Como mientras vivía, le hacía falta afeitarse. Como mientras vivía, estaba pálido y demacrado. Y un motivo, sin duda, por el que me era difícil dar otro paso hacia él, era que no me gustaba.

Me había escapado de casa a los dieciséis años porque me avergonzaba tanto de mi padre.

Si en lugar de mi padre hubiera habido un ángel a la boca del túnel azul, quizá me habría metido en él de un salto.

James Wait había escapado de casa porque la gente lo castigaba todo el tiempo. No habría sido muy diferente si hubiera escapado de las manos de la Inquisición española, tan ingeniosas eran las torturas que los voluminosos cerebros de los padres adoptivos concebían para él. Yo escapé de un padre real que nunca me había levantado la mano.

Pero cuando yo era demasiado joven como para entenderlo, mi padre me utilizó como cómplice con el propósito de alejar a mi madre para siempre.

Hacía que junto con él me mofara de mi madre cuando ella quería viajar a algún sitio, hacerse de amigos o invitarlos a cenar, ir alguna vez al cine o a un restaurante. Yo estaba de acuerdo con mi padre. Entonces yo creía que él era el escritor más grande del mundo; y yo en verdad no conocía otra cosa de la que pudiera sentirme orgulloso. No teníamos amigos —la nuestra era la casa más deteriorada del vecindario—, y ni siquiera televisor o automóvil. ¿Por qué entonces no habría de defenderlo contra mi madre? De cualquier modo es preciso reconocer que él jamás sugirió que fuera un gran escritor.
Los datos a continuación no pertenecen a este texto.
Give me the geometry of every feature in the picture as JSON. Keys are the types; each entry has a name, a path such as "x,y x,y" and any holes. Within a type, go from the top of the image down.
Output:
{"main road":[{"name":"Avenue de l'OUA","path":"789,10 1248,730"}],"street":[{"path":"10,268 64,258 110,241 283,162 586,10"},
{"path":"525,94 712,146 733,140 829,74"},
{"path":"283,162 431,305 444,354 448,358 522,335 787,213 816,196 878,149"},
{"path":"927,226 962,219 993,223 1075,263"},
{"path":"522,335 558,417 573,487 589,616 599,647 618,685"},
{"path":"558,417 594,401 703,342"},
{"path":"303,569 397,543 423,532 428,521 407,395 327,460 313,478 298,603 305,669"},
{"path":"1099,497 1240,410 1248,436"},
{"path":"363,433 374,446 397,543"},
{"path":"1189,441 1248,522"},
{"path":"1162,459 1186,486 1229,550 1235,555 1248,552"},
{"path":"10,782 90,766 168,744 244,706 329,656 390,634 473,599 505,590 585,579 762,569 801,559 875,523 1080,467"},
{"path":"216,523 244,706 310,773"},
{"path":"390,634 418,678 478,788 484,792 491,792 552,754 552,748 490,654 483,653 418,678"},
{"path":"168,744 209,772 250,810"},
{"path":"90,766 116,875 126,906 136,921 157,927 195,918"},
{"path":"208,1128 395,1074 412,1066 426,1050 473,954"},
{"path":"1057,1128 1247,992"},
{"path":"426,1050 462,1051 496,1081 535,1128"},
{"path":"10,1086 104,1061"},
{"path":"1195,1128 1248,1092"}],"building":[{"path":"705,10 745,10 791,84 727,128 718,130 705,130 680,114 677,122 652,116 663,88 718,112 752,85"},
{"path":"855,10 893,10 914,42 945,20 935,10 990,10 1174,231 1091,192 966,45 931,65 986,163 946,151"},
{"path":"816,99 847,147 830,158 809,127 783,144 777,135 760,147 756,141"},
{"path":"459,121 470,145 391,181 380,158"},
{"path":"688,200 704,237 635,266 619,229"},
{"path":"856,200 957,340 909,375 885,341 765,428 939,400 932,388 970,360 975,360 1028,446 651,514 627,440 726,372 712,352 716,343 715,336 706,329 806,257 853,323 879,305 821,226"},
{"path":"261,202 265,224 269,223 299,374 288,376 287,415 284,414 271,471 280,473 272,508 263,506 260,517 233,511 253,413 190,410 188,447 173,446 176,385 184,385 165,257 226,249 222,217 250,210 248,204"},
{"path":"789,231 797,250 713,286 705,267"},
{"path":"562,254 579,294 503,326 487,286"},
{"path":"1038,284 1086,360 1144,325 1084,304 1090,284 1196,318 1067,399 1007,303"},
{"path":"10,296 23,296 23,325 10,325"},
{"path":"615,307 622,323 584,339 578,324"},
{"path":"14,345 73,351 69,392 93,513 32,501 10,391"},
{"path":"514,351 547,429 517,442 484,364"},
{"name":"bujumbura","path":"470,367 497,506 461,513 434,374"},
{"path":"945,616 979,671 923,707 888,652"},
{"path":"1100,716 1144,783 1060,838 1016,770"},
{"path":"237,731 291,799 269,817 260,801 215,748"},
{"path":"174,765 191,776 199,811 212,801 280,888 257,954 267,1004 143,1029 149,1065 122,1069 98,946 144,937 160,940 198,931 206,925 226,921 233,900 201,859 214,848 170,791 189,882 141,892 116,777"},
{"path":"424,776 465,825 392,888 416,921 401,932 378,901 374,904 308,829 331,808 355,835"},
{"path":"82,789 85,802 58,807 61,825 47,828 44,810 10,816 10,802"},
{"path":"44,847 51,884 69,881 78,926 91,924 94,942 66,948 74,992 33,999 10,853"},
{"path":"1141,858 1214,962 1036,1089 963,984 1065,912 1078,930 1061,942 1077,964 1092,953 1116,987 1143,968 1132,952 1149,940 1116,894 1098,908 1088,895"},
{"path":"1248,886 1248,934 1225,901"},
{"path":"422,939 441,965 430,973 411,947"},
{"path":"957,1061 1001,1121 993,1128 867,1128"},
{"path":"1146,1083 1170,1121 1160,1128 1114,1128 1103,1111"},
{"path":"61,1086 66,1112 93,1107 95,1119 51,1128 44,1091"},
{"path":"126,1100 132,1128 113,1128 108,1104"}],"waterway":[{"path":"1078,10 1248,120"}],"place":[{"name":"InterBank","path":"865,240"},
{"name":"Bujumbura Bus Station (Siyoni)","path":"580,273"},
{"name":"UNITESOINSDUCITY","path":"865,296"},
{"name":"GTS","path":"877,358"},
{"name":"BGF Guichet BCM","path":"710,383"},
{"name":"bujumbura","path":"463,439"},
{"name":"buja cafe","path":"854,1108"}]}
Cuando mi juicio no era maduro, sin embargo, yo admiraba su insistencia en no hacer otra cosa que escribir y fumar todo el tiempo... y digo bien, todo el tiempo.

Oh, sí, y había otra cosa de la que creía que podía enorgullecerme, y que por cierto contaba mucho en Cohoes: mi padre había estado en la Marina.

Cuando tuve dieciséis años, sin embargo, yo mismo llegué a la conclusión a la que mi madre y los vecinos habían llegado tanto tiempo atrás: que mí padre era un repelente fracasado, que su obra aparecía sólo en las editoriales y revistas de más baja reputación y que no le pagaban casi nada. Era un insulto a la vida misma, pensé, cuando siguió utilizándola nada más que para escribir y fumar todo el tiempo, y digo bien, todo el tiempo.

Por ese entonces yo tenía cero en todas las asignaturas excepto en arte. Nadie tenía cero en arte en la escuela secundaria de Cohoes. Eso era sencillamente imposible. Y huí en busca de mi madre, a la que nunca encontré.

Mi padre había publicado más de cien libros y un millar de cuentos, pero en todos mis viajes sólo encontré a una persona que hubiera oído de él. Semejante encuentro después de una búsqueda tan larga, me confundió de cal modo emocionalmente que creo que estuve loco por un tiempo.

Nunca telefoneaba a mi padre, ni siquiera le enviaba una postal, y sólo supe que había muerto cuando morí yo mismo, y él apareció por primera vez en la boca del túnel azul que conduce al Más Allá.